The link is to their "Not Ready To Make Nice" video, because I hear that song when crazy right-wing people attack me on the Internet a lot.
Anyway, some days, it's the little things.
some chaos is probably beautiful

Your take on Barack Obama's conference with the Republicans? I thought it was quite the smackdown.
It was great political television. But if the smackdown starts and ends there, it won't matter in 9 months.
Do you have any tips for overcoming the sort of (mostly unintentional) boys-club atmosphere that can (in my experience) hamper young women just starting out in political or journalistic careers?
Doing your job well is always great revenge. The axiom about working twice as hard for half the credit usually applies. Lots of studies and anecdotal evidence points to the fact that women tend to be less self-promotional and self-aggrandizing than men, and it works against them, so work on being your own cheerleader. And then don't take shit work or shit talk from people if the dudes around you would or do stand up to it themselves.
Other than those work-arounds, work for social justice and gender equality, because that's the only real way to "overcome" it in the end.
Can you & Moe do a postmortem on DoubleX this wknd? Obviously, terrible to have jobs evaporate, but I admit I was really off-put by the site. I think Moe once said XX should try to cultivate a Carolyn Hax voice, but hooo boy did they go in a diff directio
Well, I think it's a leetle early for a post-mortem, as Double X did technically just get folded back into the Slate family, and not shuttered. I'm not totally sure that anyone lost their jobs-- I know, for instance, that Jess Grose still has one.
But if I were to make an assessment of why it never went through the roof the way I do think it had the potential to, it would be as follows. The founders said that they wanted to make it something like Jezebel for an older (read also: smarter, more erudite) crowd. And, let's be frank: my writing and Moe's (to a lesser degree, I think) wasn't necessarily aimed at nor read in great numbers by the 18-25 set, especially in comparison to Tracie's video clips, or the fashion coverage or the gossip coverage. I wrote about politics, feminism, international women's issues, the violence visited upon women and, when I got tired of the horrors of the world, what it's like being a single woman over a certain age. Moe wrote a lot about economics and politics and, even though she wrote more retail pieces, wrote in a voice and a style that was, say, more literary than conversation -- and I doubt that the readers who bitched about not understanding were women in their 30s.
So, if I had been planning for the Double X launch, I would have said: if it's my goal to get a more erudite, feminist readership and write about serious and less serious women's issues, the readers I should be trying to poach from Jezebel are the ones who read Megan and Moe, who are frustrated by some of the more fluffy coverage, etc. It wouldn't have been the most awesome business decision ever -- I was rarely the most trafficked blogger on the site, even for the few months I was full time -- but between that, the Slate brand and maybe targeting the millions of older women who want to vom reading wowowow's site, I think they would've been in a good place.
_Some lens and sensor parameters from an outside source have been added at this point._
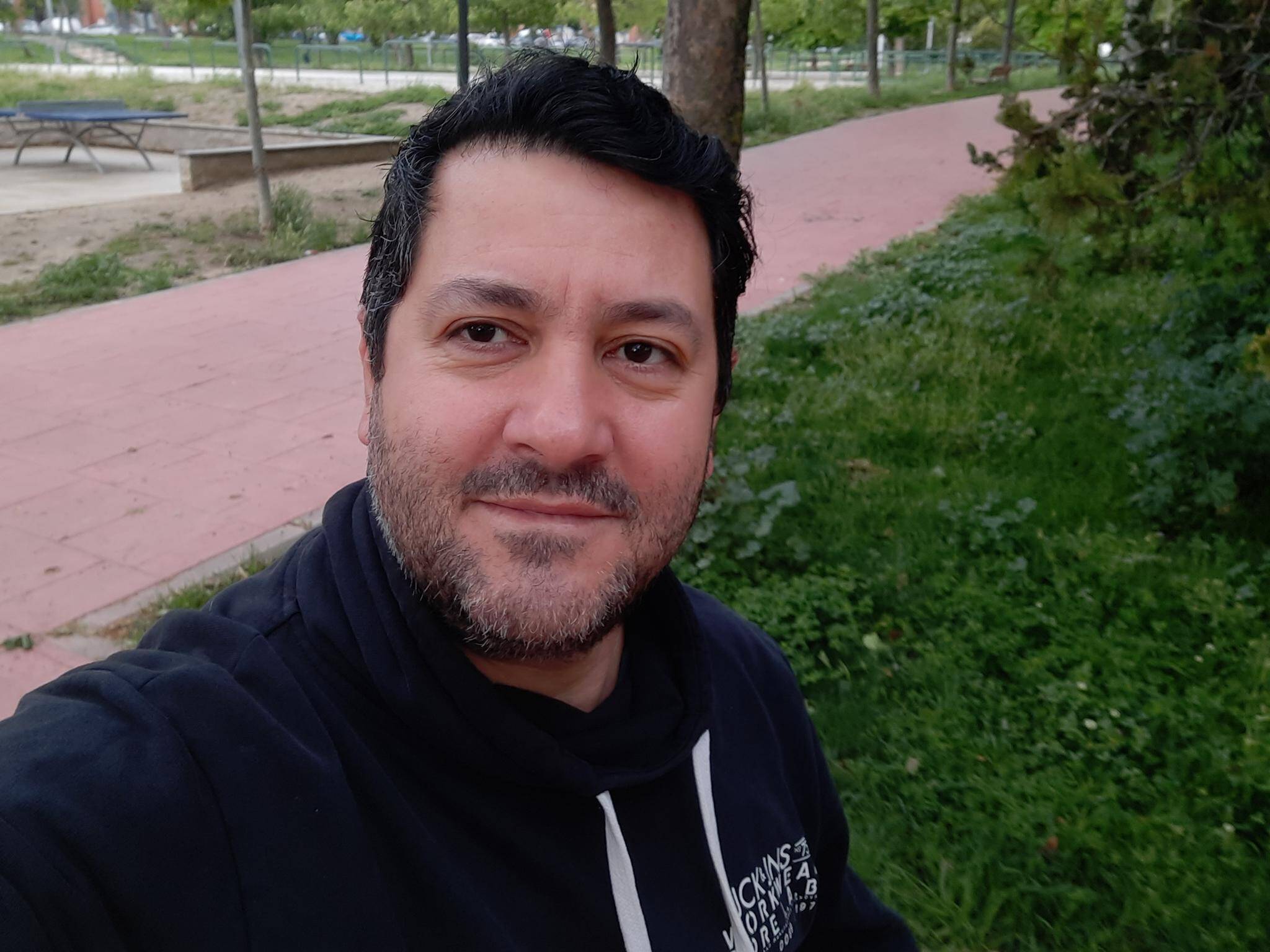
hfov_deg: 58.4
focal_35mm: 31
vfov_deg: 45.4
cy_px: 476
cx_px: 635
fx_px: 1137
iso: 53
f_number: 2.2
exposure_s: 1/100
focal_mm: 3.72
Instead, their splashy launch was marred by a personal attack on Moe and I, inspiring a backlash by our readers, friends and writers-in-arms that managed to tarnish its reputation among the very readers they wanted to attract (let alone some of the writers they wanted to attract) -- even the ones who might have felt the frustration at Jezebel for which Double X was supposed to be the antidote. Worse yet, it's a little difficult to play More-Feminist-Than-Thou with a name that denotes cis-gender privilege.
I certainly understand the attraction to trying to knock Jezebel down a peg, and brand yourself as different, but the kind of different the Hirshmann piece branded them as wasn't helpful. And then to follow it up with a couple of pieces about how feminism is dead and the writer hates feminism probably made it worse. Lots of people, me included, never added it to our must-read list and I rarely looked at it even for story ideas, despite liking the work of several of the writers and having worked with Jess Grose. I'd guess that I'm not totally alone in that, and, on one level, that sucks. I think there was totally room for both publications in the blogosphere, and for the competition, and I think having a publication that claimed to be feminist fail isn't the best thing for feminism or feminist writers.
On the other hand, if the number of people who write about why I'm a "bad" rape victim for whatever reason in order to generate traffic and publicity slows because it's proven to hurt more than it helps, hey, you know, hard to complain too much.